[Records contained in a dataset]
⟨
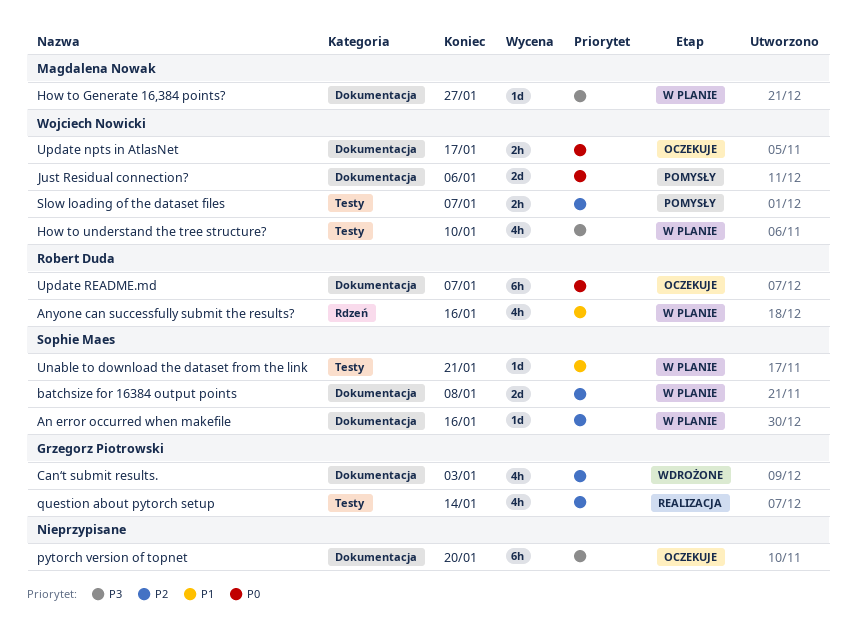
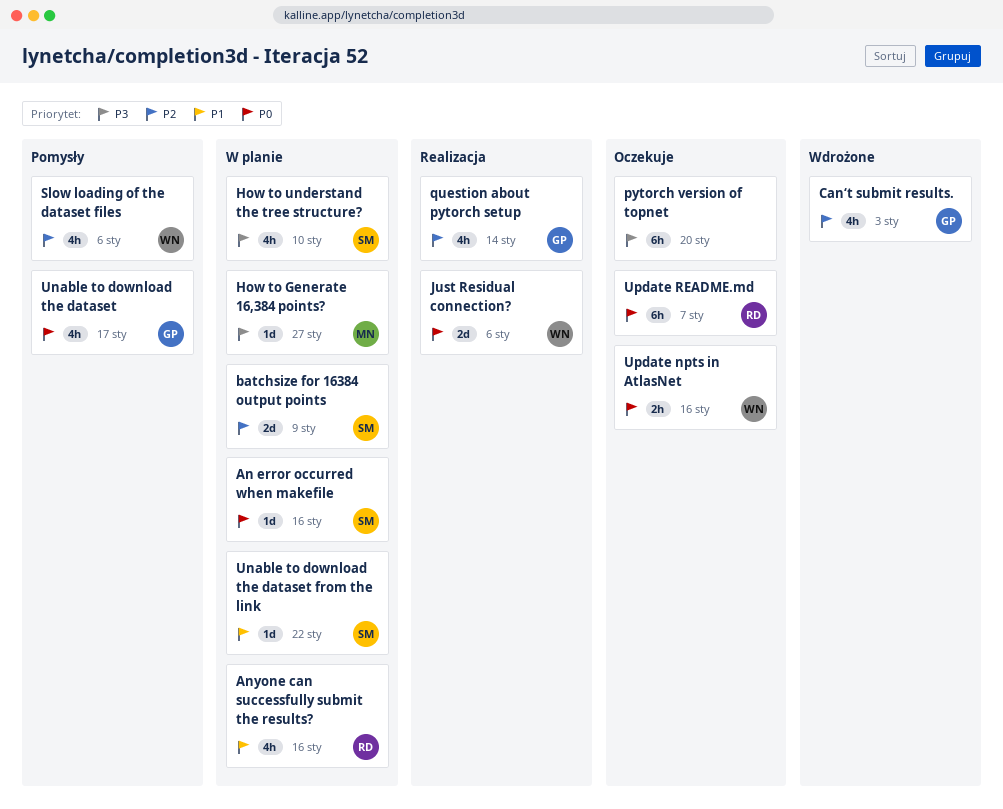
An error occurred when makefile, priority: P2 -> P0
batchsize for 16384 output points, due: Jan 8 -> Jan 9
How to understand the tree structure?, owner: Wojciech Nowicki -> Sophie Maes
Just Residual connection?, status: Pomysły -> Realizacja
Slow loading of the dataset files, estimate: 2h -> 4h
Slow loading of the dataset files, due: Jan 7 -> Jan 6
Unable to download the dataset: none -> present
Unable to download the dataset from the link, due: Jan 21 -> Jan 22
Update npts in AtlasNet, due: Jan 17 -> Jan 16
⟩
Your answer should be the lines above from the one containing "batchsize for 16384" through the one containing "Slow loading of the dataset files, estimate: 2h", copied exactly and with both ends kept.

batchsize for 16384 output points, due: Jan 8 -> Jan 9
How to understand the tree structure?, owner: Wojciech Nowicki -> Sophie Maes
Just Residual connection?, status: Pomysły -> Realizacja
Slow loading of the dataset files, estimate: 2h -> 4h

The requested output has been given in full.